The residential complex was inaugurated on June 27, 1968, and was highlighted in the media as the “biggest residential complex” built in the country. The ceremony brought together various authorities, who became part of an enjoyable and close activity, in which the ex-President had the opportunity to share with the residents of the neighborhood. The residential complex was blessed by the Cardinal Archbishop of Santiago, Monsignor Raul Silva Henriquez, in a ceremony attended by Orthodox, Protestant and Jewish religious leaders. After the raising of the national flag, the Vice President of CORVI addressed the attendees and handed over the neighborhood to the President of the Caja de Empleados Particulares.
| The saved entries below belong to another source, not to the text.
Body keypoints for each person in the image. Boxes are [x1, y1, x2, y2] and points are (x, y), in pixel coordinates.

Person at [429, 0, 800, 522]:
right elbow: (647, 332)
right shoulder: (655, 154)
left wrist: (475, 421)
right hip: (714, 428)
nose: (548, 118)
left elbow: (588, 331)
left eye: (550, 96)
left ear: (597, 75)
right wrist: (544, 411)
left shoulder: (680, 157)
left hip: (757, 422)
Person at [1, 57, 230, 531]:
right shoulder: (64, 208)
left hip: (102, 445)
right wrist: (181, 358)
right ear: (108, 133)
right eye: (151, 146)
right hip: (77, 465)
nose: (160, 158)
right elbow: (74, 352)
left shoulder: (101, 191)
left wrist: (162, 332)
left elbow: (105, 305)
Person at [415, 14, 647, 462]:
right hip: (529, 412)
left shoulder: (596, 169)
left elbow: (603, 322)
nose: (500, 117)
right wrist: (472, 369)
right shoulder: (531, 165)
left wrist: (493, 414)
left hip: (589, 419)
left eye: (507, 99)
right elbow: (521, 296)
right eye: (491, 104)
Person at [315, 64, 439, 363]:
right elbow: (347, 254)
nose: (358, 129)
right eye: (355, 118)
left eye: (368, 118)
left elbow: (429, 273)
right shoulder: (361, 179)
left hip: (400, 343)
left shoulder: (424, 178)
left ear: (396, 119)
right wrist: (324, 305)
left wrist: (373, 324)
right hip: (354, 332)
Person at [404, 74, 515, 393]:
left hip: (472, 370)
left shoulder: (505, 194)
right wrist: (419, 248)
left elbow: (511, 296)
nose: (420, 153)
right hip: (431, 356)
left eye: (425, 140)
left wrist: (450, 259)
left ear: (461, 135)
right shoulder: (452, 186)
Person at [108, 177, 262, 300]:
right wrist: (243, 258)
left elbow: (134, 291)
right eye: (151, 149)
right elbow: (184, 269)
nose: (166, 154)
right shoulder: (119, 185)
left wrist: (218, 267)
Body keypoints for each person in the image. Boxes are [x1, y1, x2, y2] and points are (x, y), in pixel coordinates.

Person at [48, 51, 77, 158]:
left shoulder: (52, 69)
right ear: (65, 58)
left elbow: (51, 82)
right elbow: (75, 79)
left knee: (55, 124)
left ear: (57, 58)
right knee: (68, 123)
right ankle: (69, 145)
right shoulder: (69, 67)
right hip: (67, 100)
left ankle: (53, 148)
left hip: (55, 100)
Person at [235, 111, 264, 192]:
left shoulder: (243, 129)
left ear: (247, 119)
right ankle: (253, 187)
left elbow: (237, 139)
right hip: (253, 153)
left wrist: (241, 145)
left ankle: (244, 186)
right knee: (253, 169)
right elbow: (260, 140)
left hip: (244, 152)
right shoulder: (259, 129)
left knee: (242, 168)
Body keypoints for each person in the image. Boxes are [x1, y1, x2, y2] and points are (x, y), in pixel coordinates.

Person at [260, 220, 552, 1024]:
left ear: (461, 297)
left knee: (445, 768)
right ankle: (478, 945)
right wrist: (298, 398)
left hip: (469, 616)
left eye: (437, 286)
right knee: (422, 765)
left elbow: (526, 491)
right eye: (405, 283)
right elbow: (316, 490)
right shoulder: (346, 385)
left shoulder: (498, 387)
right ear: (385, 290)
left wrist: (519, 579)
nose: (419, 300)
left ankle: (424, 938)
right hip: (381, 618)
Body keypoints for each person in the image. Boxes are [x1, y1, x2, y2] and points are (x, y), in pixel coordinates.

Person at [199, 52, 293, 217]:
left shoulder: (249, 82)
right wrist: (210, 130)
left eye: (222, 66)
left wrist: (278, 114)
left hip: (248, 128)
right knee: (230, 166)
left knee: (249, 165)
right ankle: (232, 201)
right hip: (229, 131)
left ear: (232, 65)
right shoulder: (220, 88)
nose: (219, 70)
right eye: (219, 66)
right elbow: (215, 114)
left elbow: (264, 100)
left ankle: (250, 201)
Also present were the Ministers of Housing and Labour, John Hamilton and Eduardo Leon; the Mayor of Santiago, Sergio Saavedra; the Vice President of CORVI Hector Valdes; the Vice President of the Caja de Empleados Particulares Roberto León, and the municipal authorities of Ñuñoa, along with leaders of the new neighborhood councils.
Before the inauguration, at a meeting organized by the future residents of the Villa, it was decided to rename Villa “Chacra Valparaiso” to the current name “Villa Presidente Frei”. Considering this, during his opening speech, the ex-President asked the people to revoke this decision, because, although he was honored, he did not want that a work inaugurated during his government was named after him.
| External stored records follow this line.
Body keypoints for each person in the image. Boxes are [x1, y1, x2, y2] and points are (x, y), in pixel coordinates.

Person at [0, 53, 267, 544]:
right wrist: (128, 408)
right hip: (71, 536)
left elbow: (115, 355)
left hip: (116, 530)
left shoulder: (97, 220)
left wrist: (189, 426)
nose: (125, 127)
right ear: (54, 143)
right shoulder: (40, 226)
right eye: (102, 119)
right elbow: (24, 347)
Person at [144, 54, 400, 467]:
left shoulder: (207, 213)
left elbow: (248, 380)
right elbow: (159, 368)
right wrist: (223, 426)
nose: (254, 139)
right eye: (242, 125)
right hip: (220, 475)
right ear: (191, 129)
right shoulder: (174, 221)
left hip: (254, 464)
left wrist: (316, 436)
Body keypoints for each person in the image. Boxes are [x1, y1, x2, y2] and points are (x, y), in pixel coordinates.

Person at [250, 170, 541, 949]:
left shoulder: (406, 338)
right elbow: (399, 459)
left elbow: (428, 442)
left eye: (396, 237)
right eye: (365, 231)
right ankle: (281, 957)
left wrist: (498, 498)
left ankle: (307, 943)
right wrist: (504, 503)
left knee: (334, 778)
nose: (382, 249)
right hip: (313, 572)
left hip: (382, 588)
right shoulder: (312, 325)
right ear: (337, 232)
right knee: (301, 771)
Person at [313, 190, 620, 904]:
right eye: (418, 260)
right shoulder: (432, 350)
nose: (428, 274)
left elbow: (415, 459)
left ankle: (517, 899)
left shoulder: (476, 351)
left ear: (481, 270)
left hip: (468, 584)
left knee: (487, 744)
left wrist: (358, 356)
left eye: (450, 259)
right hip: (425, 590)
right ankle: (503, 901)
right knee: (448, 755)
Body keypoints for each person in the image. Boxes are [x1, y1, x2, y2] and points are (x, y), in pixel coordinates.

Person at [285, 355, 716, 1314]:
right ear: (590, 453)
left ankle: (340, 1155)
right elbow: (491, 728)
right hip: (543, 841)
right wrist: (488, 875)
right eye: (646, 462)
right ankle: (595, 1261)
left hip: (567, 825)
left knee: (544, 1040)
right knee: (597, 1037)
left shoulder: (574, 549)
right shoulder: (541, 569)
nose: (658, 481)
The Community: Difficulties and Learning
During its early years, life in the Villa Frei neighborhood was full of work and commitment to the community, since its establishment was not without problems. Housing delivery and squatting in the apartments was, many times, irregular; a situation justified by the authorities and by the same Caja de Empleados Particulares, due to the urgent need to occupy the homes. The lack of water, the removal of construction debris, the lack of food and the large amount of weeds found by the neighbors encouraged an organization and a self-management to find common solutions to the problems that affected them. This form of organization adopted by the neighbors to resolve their initial difficulties, came up under a legal framework based on Eduardo Frei Montalva’s political project called “popular promotion.” Along with the first two neighborhood councils, other community organizations that consolidated the identity of the Villa and its residents were created, Mother Centers, Parents and Tutors Centers, Cultural Centers, Youth and Sports Organizations, Choirs and others, represented and promoted the communal living.
Undoubtedly, this initial experience has become a powerful identity sign among the residents of the Villa, currently expressed in the organization as “Comité Barrio Patrimonial Villa Frei-Parque Ramón Cruz” which made the National Monuments Council declare Sector I of the Villa a Typical Zone in December of 2015. Thus, committing to taking care and protecting it, and recognizing the value of this residential complex in its architectural and social dimensions. The Villa Frei neighborhood is the materialization of a vision of the country promoted by Frei Montalva’s government, but it is also the expression of neighbors’ coexistence and a way of life that is currently protected by the work of the neighbors. They are protecting its history and heritage with the same initial commitment.